The complexity of HIV infection—which establishes difficult-to-eliminate viral reservoirs very early—means that prompt ART alone may not be sufficient as an HIV cure strategy.
Whilst technically prevention and not a cure, a vaccination would be a powerful tool in beating HIV. Many HIV vaccines have been trialed and only one has had significant results. It is called the RV144 trial which started in 2003, in Thailand. A cohort received a trial vaccine and were tested for HIV three years later. From the volunteers, the rate of HIV was 31% lower in the cohort who received the vaccine compared to those who received the placebo.

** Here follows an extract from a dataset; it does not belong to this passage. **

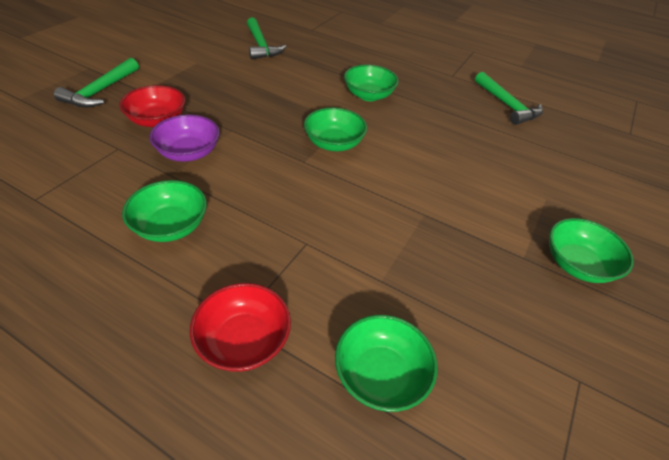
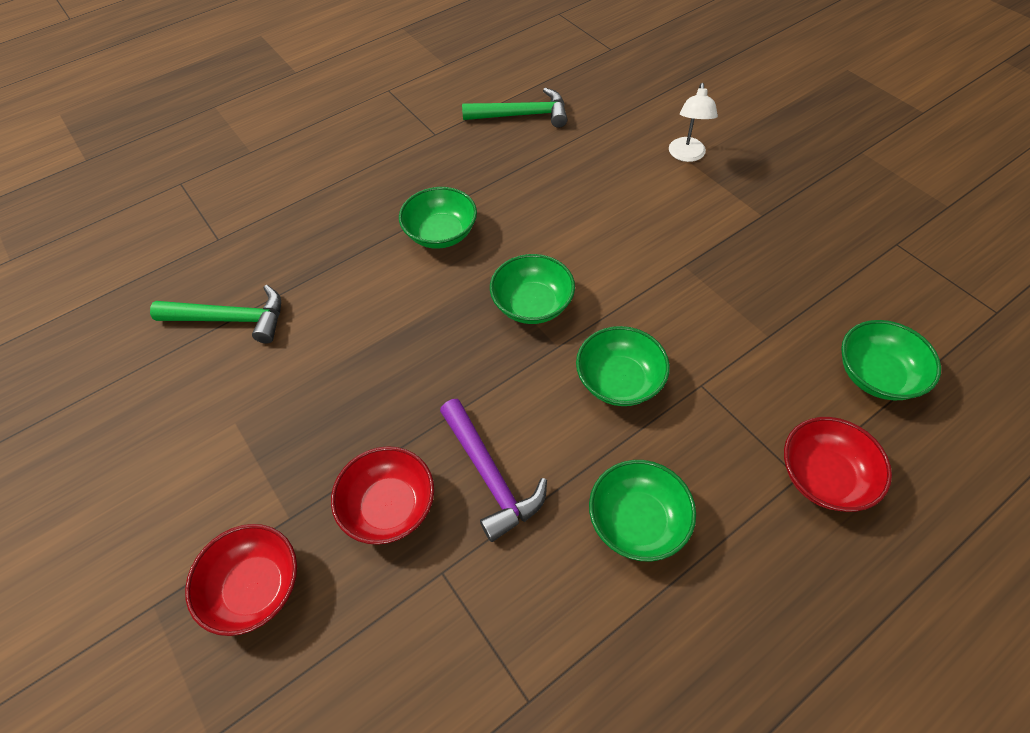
camera: 60 degrees left, 10 degrees up
(101, 91) = (255, 587): green hammer -> red bowl
(189, 153) = (490, 476): purple bowl -> purple hammer
(551, 196) = (686, 155): none -> white lamp
(577, 264) = (779, 183): green bowl -> green bowl (619, 381)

This study gave scientists hope that there could be a possibility for a vaccine. However, the strain of HIV found in Thailand is different to the strain found in sub-Saharan Africa, so the vaccine prototype needs to be adjusted the strains of the virus that are most common in South Africa.
There are projects to create a vaccination however, it is complicated to create a lasting vaccination. Researchers at the Desmond Tutu HIV Foundation, an HIV vaccine trial, HVTN 702. This trial, which began in 2016, is predicted to run for five years. HIV-negative, South African adults receive a series of injections at five different time points that rally the body’s defenses against HIV. If successful, this could be the biggest step towards a vaccine and we are closer than we have ever been.
Some trial work has been done to create infusions that give participants protection, but the protection only lasts for a month or so before another dose is needed.
Many diseases in the past have been close-to-eradicated, if not fully eradicated, thanks to vaccinations: polio, mumps, smallpox, tetanus and measles to name a few.
In the intention-to-treat analysis involving 16,402 subjects, there was a trend toward the prevention of HIV-1 infection among the vaccine recipients, with a vaccine efficacy of 26.4% … In the perprotocol analysis involving 12,542 subjects, the vaccine efficacy was 26.2% … In the modified intention-to-treat analysis involving 16,395 subjects (with the exclusion of 7 subjects who were found to have had HIV-1 infection at baseline), the vaccine efficacy was 31.2%
In all, vaccines have brought seven major human diseases under some degree of control – smallpox, diphtheria, tetanus, yellow fever, whooping cough, polio, and measles.
Still Searching for a Cure
Research is still ongoing to find a way to beat HIV. Until there is a cure, HIV-infected people should access ARTs as soon as possible and stick to their daily dose.